- Information:
# # # # #

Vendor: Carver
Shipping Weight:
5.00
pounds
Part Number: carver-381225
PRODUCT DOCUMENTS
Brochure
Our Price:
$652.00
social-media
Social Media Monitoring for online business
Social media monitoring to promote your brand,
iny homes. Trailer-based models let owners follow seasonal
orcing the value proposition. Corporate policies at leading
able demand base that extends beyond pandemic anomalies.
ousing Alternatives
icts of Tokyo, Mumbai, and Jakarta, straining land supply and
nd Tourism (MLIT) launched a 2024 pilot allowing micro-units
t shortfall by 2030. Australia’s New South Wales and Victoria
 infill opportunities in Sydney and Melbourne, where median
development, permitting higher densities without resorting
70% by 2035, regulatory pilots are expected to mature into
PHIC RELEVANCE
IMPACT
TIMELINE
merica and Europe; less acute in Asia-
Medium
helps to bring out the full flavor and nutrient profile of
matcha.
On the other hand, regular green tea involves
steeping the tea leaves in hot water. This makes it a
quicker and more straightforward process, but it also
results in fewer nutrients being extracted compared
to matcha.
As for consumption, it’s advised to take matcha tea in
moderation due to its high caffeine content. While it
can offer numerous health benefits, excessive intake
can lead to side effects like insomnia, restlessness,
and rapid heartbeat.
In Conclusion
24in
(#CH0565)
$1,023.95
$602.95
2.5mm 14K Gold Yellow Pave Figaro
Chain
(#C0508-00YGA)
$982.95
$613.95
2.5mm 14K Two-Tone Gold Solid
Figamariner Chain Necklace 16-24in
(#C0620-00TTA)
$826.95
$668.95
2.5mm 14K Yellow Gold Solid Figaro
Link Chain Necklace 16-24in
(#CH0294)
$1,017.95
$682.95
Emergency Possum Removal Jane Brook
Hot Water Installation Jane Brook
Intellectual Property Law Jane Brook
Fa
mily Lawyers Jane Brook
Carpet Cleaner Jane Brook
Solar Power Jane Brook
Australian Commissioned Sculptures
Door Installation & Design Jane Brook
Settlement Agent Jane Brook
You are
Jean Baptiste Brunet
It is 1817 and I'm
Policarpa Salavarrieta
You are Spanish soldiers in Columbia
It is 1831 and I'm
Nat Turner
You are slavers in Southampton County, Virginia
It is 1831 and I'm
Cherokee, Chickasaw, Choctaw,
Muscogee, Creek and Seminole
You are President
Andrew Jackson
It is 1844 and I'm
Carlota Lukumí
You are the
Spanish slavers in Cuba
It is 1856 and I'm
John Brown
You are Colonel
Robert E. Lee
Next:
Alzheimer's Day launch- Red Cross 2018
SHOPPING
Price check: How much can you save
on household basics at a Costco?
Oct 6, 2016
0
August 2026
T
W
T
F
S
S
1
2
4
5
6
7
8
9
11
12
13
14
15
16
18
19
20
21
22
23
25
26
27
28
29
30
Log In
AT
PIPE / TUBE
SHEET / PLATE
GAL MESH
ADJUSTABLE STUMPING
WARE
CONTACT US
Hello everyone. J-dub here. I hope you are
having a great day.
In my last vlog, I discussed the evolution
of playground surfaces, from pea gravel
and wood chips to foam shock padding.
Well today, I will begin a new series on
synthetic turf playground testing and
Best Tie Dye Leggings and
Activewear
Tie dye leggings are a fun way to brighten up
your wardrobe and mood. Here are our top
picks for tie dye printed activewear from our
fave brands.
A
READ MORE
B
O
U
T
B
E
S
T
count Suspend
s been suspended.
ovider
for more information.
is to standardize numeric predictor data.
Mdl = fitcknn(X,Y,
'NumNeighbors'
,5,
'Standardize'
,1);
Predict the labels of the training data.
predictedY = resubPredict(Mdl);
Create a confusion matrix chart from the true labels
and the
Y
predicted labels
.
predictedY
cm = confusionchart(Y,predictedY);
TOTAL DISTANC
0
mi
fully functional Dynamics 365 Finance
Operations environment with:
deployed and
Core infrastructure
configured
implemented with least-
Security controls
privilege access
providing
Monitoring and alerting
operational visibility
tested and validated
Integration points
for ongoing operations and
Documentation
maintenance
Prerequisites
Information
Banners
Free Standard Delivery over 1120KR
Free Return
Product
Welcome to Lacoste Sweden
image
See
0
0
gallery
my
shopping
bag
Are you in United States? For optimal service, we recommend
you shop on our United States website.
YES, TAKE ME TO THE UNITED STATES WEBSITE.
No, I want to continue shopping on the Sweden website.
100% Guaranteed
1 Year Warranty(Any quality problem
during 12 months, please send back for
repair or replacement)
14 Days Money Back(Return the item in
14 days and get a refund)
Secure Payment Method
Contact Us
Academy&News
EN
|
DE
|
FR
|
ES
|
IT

# # # # #

- What the exercise asks: The answer consists of the lines above that include the word "playground", each copied exactly.

- Result below:
of playground surfaces, from pea gravel
synthetic turf playground testing and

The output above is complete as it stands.